Music MM in Performance, Woodwind
The intent of this specialization is to prepare students with outstanding performance potential to be competitive in performance and teaching careers, both private studio and college level. Through their studies they become skilled performers in solo, small and large ensemble music. They may also contribute to the music community as advocates for the arts in their communities.
The 32 hours required of the MM in Performance include a research class and 6 hours from theory, history, and education electives. In addition, all students in this program must take courses specific to their instrument in solo and ensemble performance, literature, pedagogy, and supervised teaching. They also prepare a full recital and research paper as a culminating project. Electives fill out the rest of the 32 hour requirement.

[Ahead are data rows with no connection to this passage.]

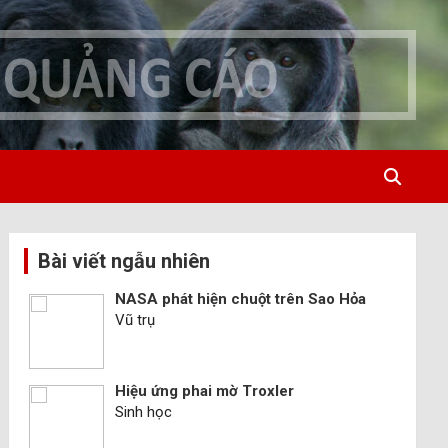
Bài viết ngẫu nhiên
NASA phát hiện chuột trên Sao Hỏa
Vũ trụ
Hiệu ứng phai mờ Troxler
Sinh học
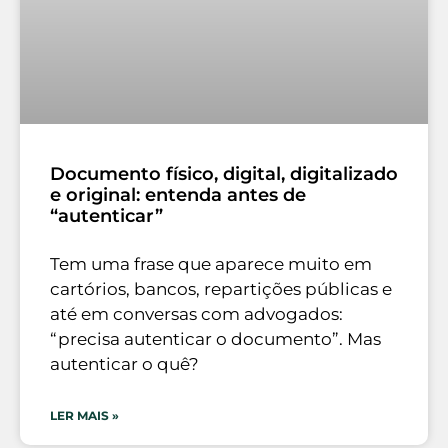
Documento físico, digital, digitalizado
e original: entenda antes de
“autenticar”
Tem uma frase que aparece muito em
cartórios, bancos, repartições públicas e
até em conversas com advogados:
“precisa autenticar o documento”. Mas
autenticar o quê?
LER MAIS »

We support the aims of a BYU education, to strengthen students' lives spiritually, enlarge their intellectual experience, build their character, and prepare for lifelong learning and service. As reviewed and approved by the National Association of Schools of Music (NASM), all music students, through the core requirements of all music degrees, show proficiency in performance, music theory, music history, ensemble playing, conducting, sight singing and music dictation.Performance Preparation
Increase performance skill as a soloist and ensemble musician.
Synthesize performance practice with academic research and music literature.
Increase teaching skill through further pedagogical study.
Evidence of Learning
Faculty members use the following to evaluate their students:
- weekly lessons
- weekly masterclasses
- required recital(s)
- jury performances
- master class performances and participation
- various exams, projects, and papers
Performance faculty draw on individual curricula to establish specific instrumental goals. A student's readiness to present public recitals is evaluated by faculty three weeks prior to the performance. Required recitals are juried. Each semester of performance study is evaluated by the private instructor and a committee of faculty drawn from the instrumental emphasis. All students are encouraged to complete faculty and course evaluations at the end of each course.
School of Music faculty prize certain subjective, critical components of a music education such as musicality, creativity, and originality. They recognize the difficulty of assessing such elements objectively, and understand the very act of measuring them drains away their virtue and value. Faculty assess other more explicit evidence of learning using traditional tools throughout the course of classes and lessons, and at periodic advisement points as determined by the graduate advisor. These tools include:
- Evaluation of performance in private lessons, juries, and studio class
Evaluation of performance in public settings such as degree recitals, chamber music, and large ensembles.
- Monitoring progress through regular appointments with the graduate advisor
- Researching the Recital (Music 697A) paper
- Evaluation of performance on final solo recital]
- Scholarly papers
Indirect evaluations include reviewing the following information:
- Periodic data collected on students, for instance, acceptance into MM or other graduate degree programs, student awards from music competitions, summer music festivals and programs, or professional appointments
Job placement rates
Student focus groups
Outgoing student Survey
Feedback from colleagues outside of BYU
Learning and Teaching Assessment and Improvement
The School of Music Graduate Council consists of diverse faculty that represents each area of musical study headed by the Associate Director of the School of Music. This committee meets monthly to review and assess all areas of the program to include the admission process, curriculum, students and other issues. They make every effort to ensure that the graduate program meets the high standard of study at BYU and set by the National Association of Schools of Music.